In the Andar and Deh Yak districts covered by the third battalion, the Taliban can muster about 400 fighters. These can rely on support from as many as 4,000 civilians, who provide both food and shelter but also in many cases reporting to Taliban units on the US patrols (while passing false information to the US military).

There is further evidence of direct collusion of local police and citizens with the Taliban. It includes the latter’s use of the AMD-65 rifle (with which the police had been supplied by the US), and - in an even more revealing episode - the discovery by a US patrol conducting a surprise sweep through a village of an accurate terrain-map of their own base whose details included information that had to be the work of inside informants.

Indeed, the most revealing aspect of the Taliban’s organisation (in these districts at least) may be that almost all its operatives are local, thus making a nonsense of any idea that the movement is composed of “outsiders”. The battalion's commander, Colonel David G Fivecoat, is clear: “We haven't seen foreign fighters.

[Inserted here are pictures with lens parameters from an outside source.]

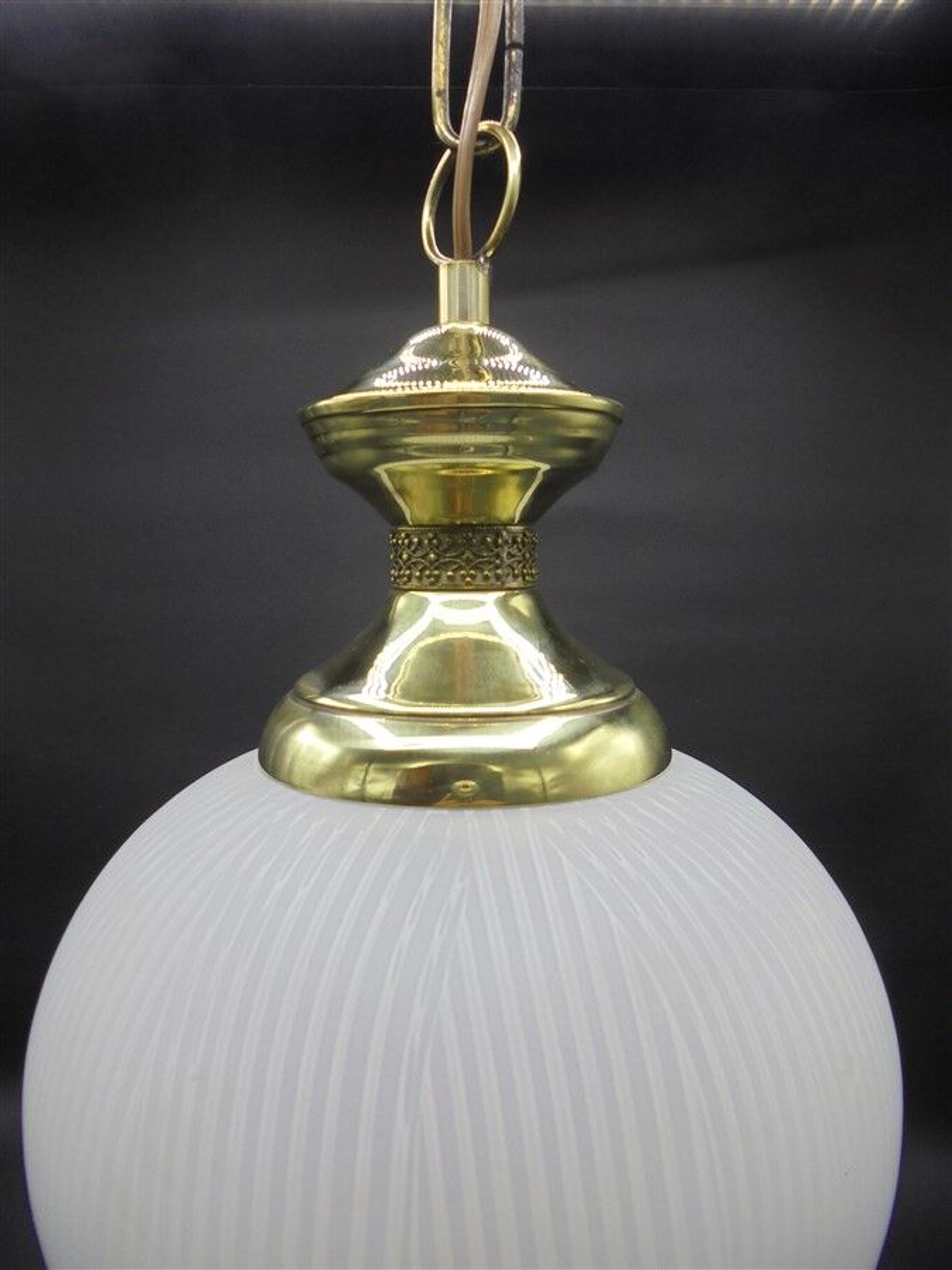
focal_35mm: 26
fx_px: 953
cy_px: 635
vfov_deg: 67.3
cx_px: 476
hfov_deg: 53.1
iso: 100
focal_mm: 4.6
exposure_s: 1/60
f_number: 3.5
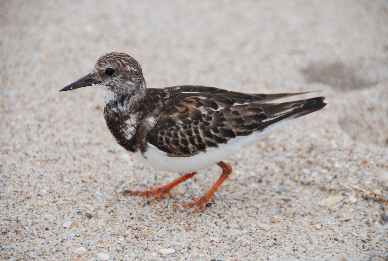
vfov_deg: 4.6
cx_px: 194
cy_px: 130
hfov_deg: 6.9
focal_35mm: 300
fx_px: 3240
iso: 320
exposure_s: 1/500
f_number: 5.6
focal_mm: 200
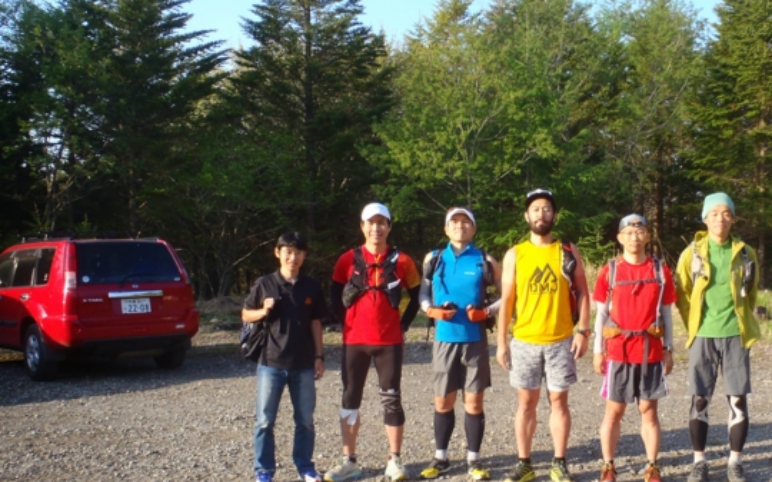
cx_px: 535
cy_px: 296
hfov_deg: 44.4
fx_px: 925
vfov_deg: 29.1
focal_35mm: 44
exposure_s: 1/160
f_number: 3.9
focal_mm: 5
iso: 80
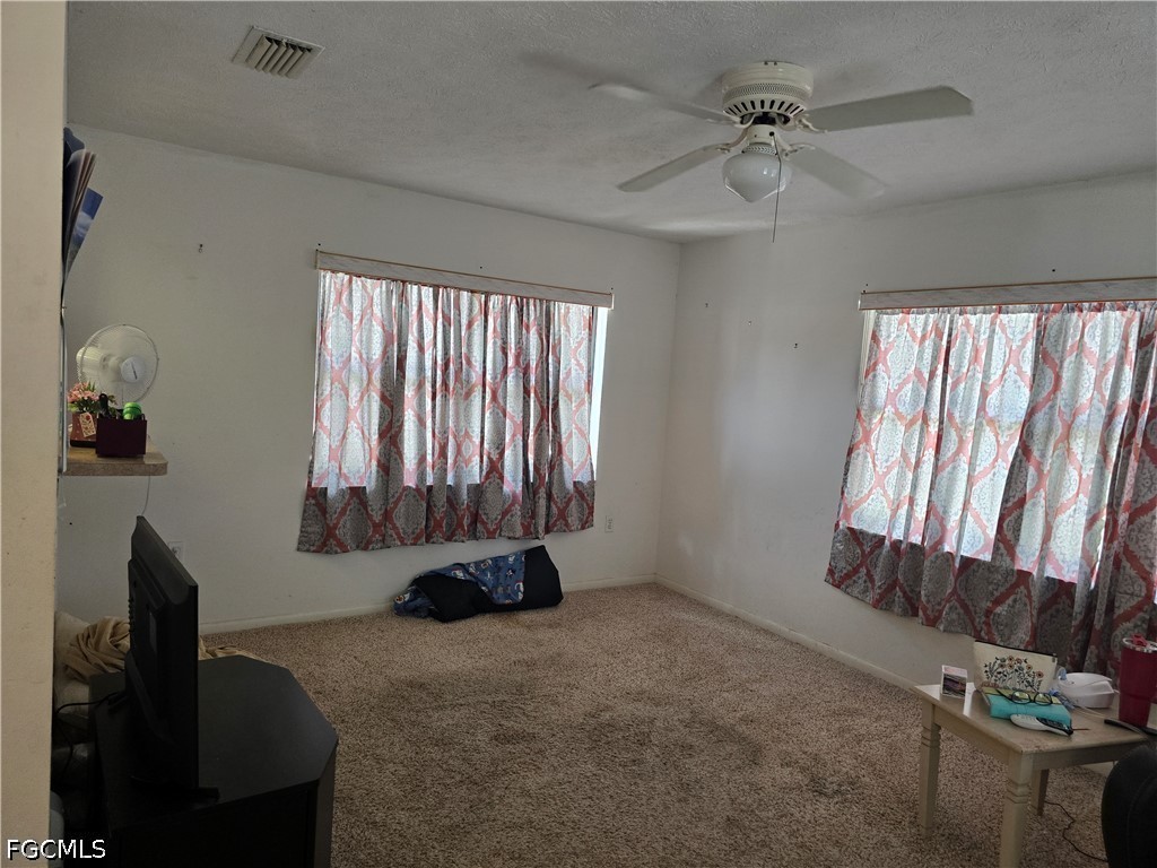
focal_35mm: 23
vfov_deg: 58.9
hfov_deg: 73.9
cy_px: 434
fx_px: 769
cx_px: 578
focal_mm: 6.3
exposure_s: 1/120
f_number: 1.7
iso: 250
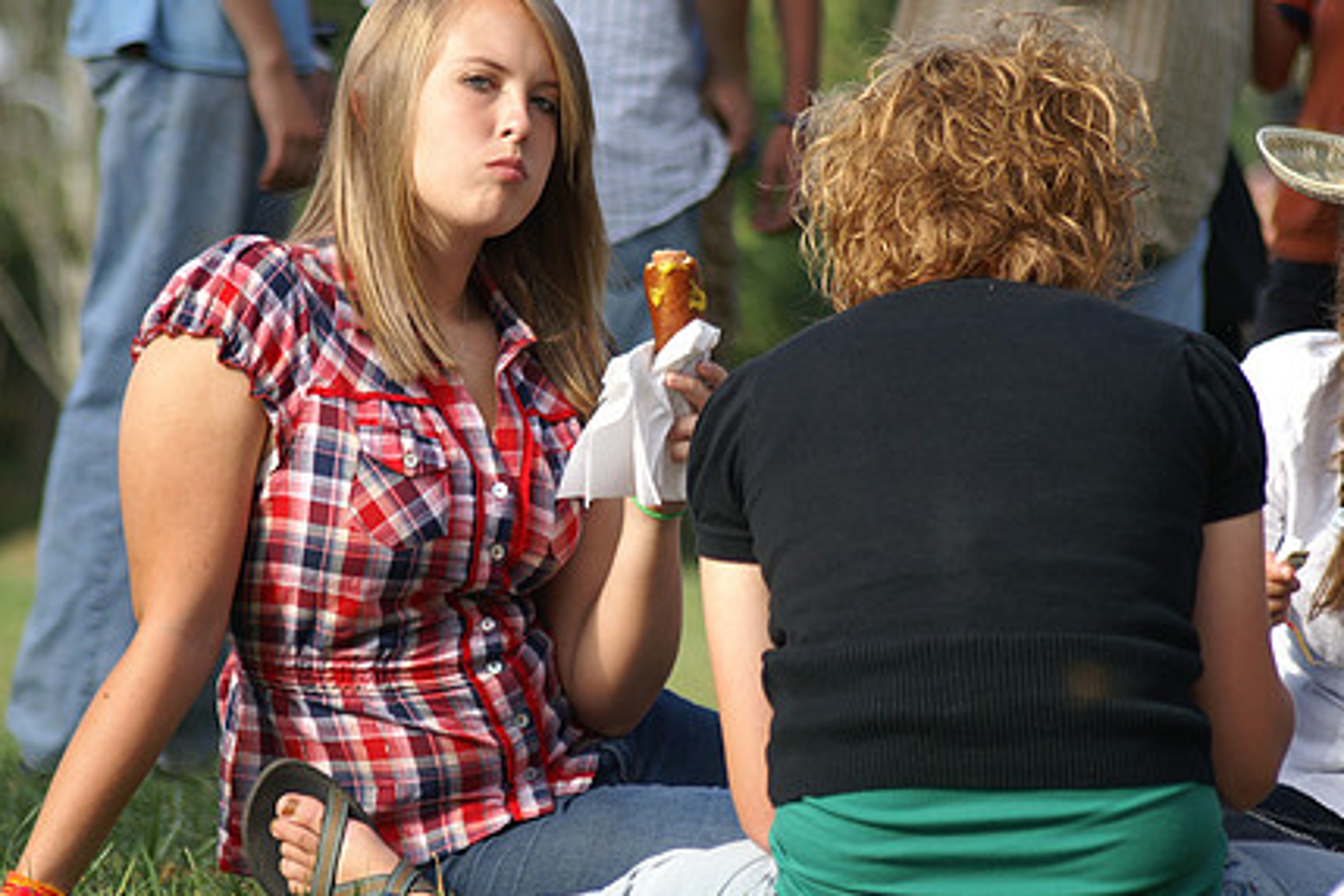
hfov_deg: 7.5
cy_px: 454
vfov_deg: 5.0
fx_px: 10216
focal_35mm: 274
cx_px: 667
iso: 125
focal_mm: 135
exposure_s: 1/400
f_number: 4.5
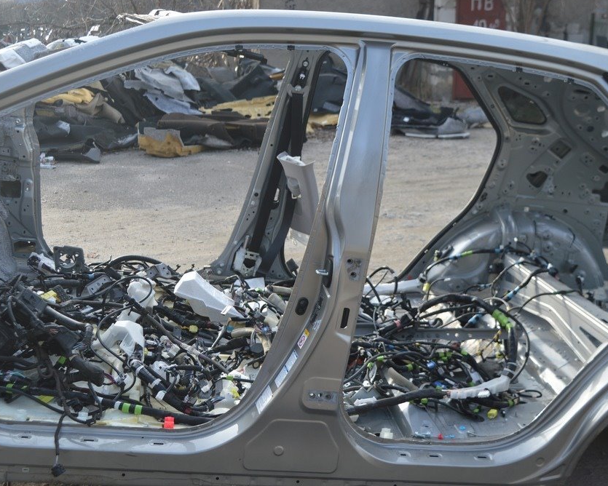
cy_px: 239
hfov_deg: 39.9
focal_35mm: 47
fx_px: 838
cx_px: 292
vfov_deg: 32.4
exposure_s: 1/125
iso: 125
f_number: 5.6
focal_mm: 27
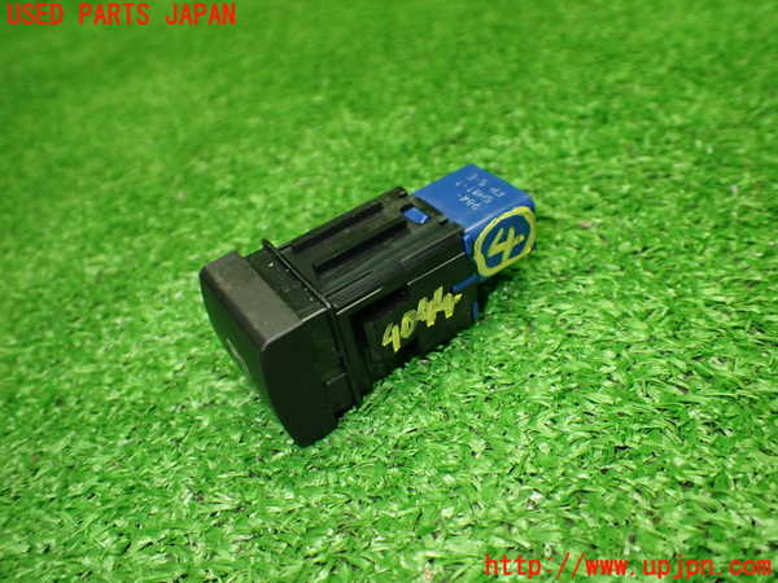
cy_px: 292
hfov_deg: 60.0
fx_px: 674
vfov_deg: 46.8
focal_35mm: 30
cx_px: 389
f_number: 2.3
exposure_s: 1/125
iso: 640
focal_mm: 5.4
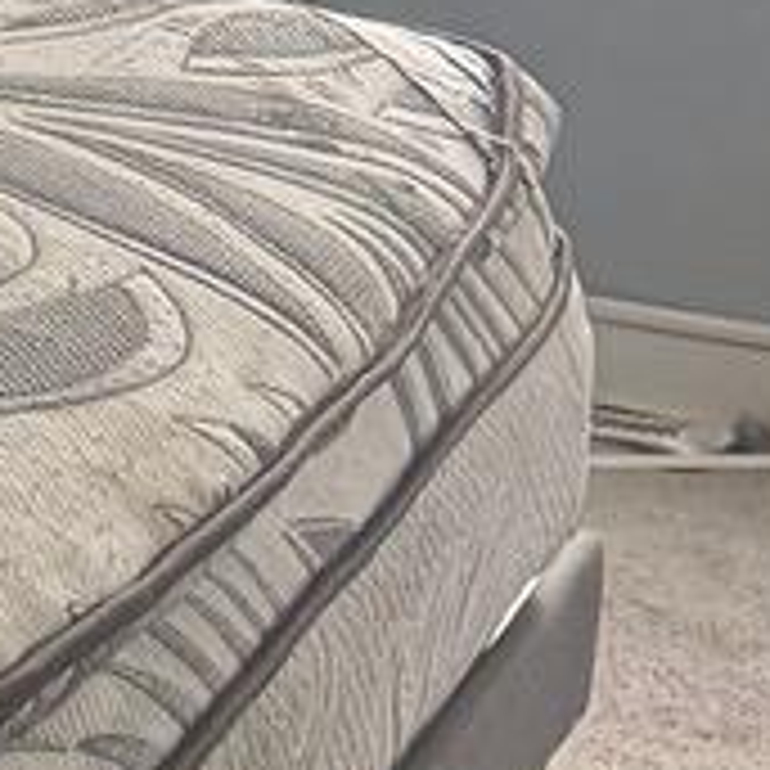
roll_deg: -3.2
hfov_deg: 8.3
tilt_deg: -6.7
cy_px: -387
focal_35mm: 190
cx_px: -1184
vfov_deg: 9.0
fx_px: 4782
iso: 200
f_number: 1.78
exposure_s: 1/97
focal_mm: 6.76
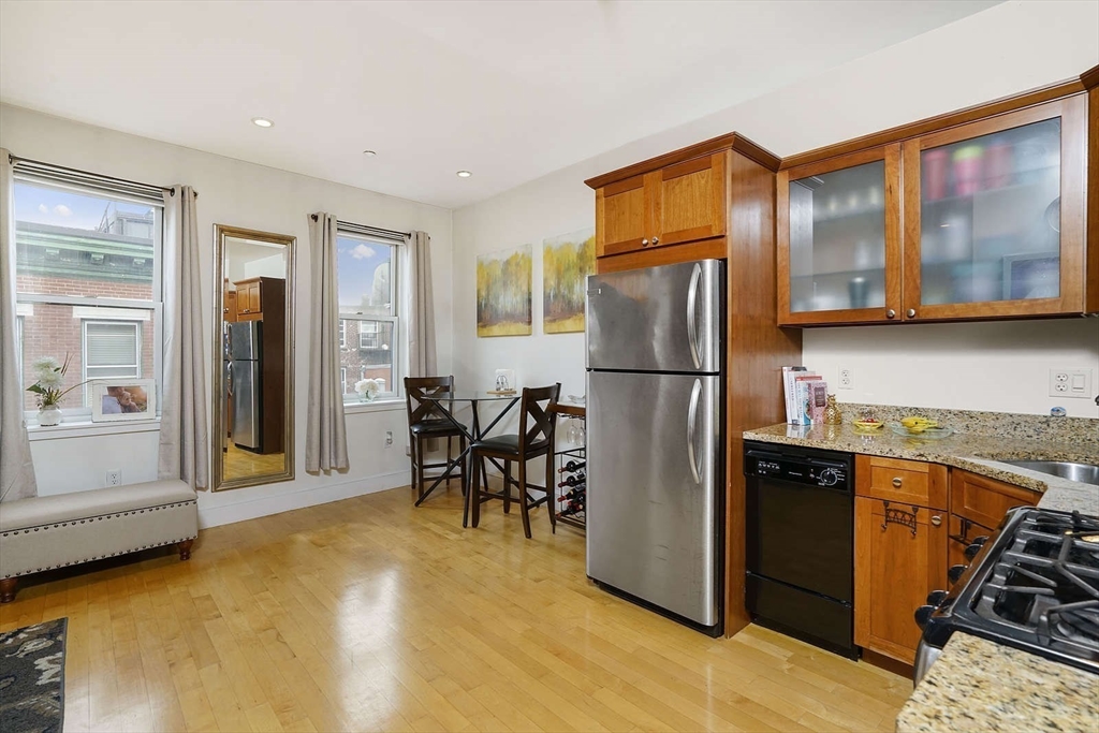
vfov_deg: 70.5
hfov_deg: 93.3
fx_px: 519
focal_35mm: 17
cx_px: 550
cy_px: 366
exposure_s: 1/60
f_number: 9
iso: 800
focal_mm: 17
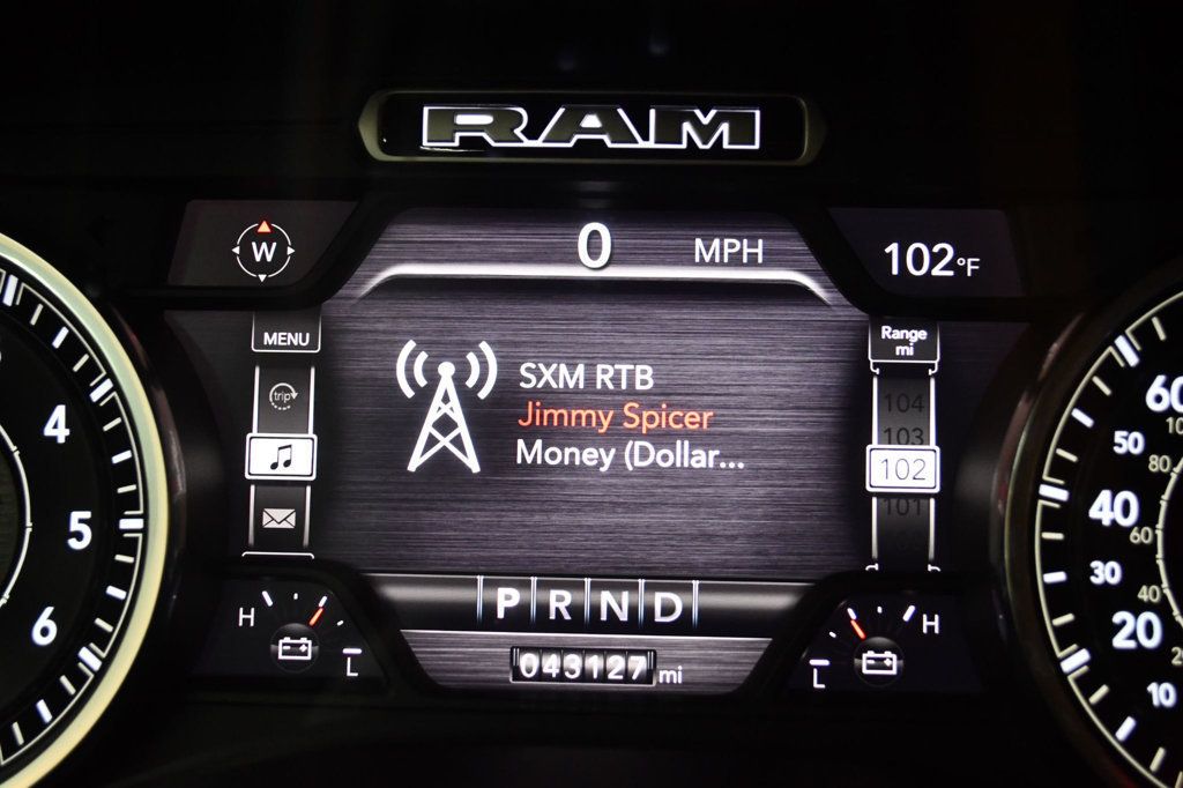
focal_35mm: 48
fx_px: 1577
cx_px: 592
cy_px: 394
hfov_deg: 41.1
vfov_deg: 28.1
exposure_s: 1/125
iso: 2000
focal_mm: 32
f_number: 4.8
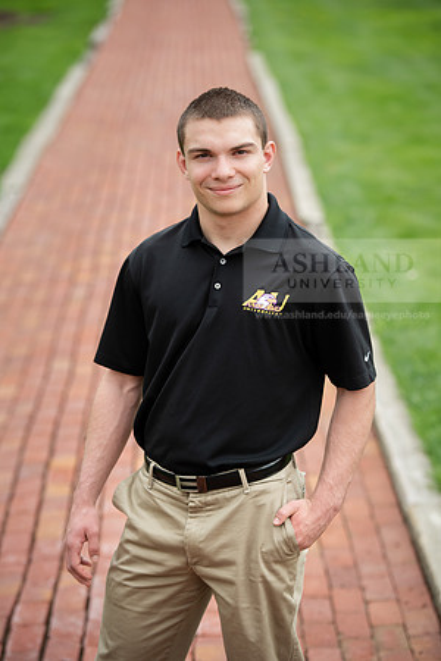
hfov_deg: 11.4
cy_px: 330
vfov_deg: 17.1
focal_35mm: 120
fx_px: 2205
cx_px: 220
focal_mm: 120
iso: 64
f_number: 4
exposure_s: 1/200
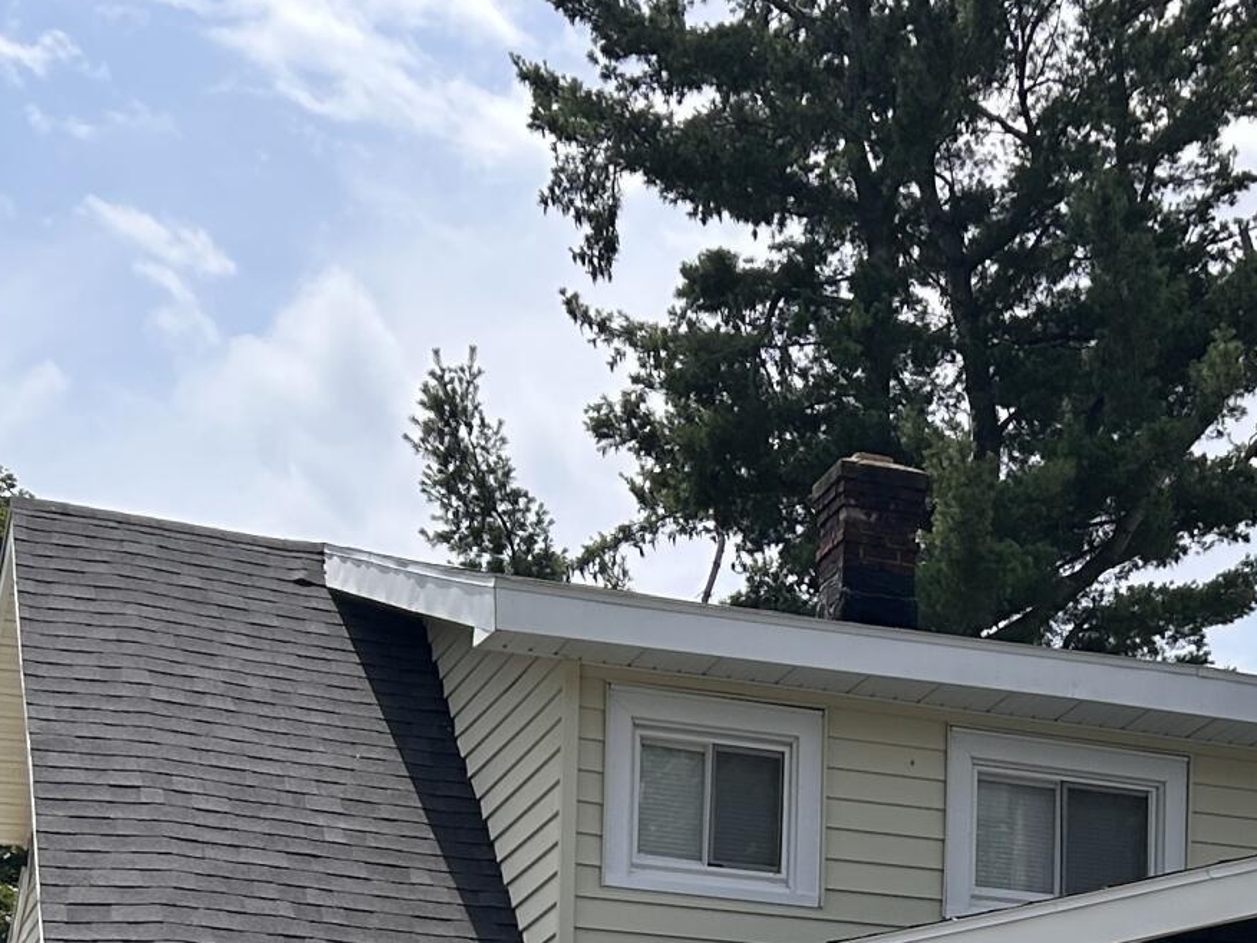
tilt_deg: +5.2
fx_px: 3232
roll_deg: -1.3
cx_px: 1082
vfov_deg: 15.8
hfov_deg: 21.6
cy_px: 1227
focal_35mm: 89
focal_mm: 5.7
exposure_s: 1/5882
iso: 50
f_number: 1.5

We know that because we've killed fighters and followed it through to the funerals. They are all being buried in local villages by their elders.”

But it would be equally wrong to conclude that the campaign is composed merely of a very localised series of insurgencies, for US intelligence also shows that the vast majority of Taliban operatives in these districts are loyal to the Quetta shura (council). This is centred on Miramshah, in Pakistan, and is under the overall leadership of Mullah Omar.

The far friend

This combination of elements - an effective campaign with local roots, using its own initiative and reliant on community support, but connected to and answerable to a central authority - is, in the context of the whole field of insurgency and counterinsurgency, the most potent aspect of the Afghanistan war.

The system of organisation involved has strong echoes of that employed by Vietminh units fighting against the French in the early 1950s and by their successors who opposed the Americans in the 1960s (see “Afghanistan’s Vietnam portent”, 17 April 2008).

The main military architect of both those insurgencies was General Vo Nguyen Giap (see Peter Macdonald, Giap: The Victor in Vietnam [Fourth Estate, 1993]). Giap survived both wars; today, at the age of 99, the revered figure still lives in Hanoi. His assessment of the American predicament in Afghanistan would make interesting reading.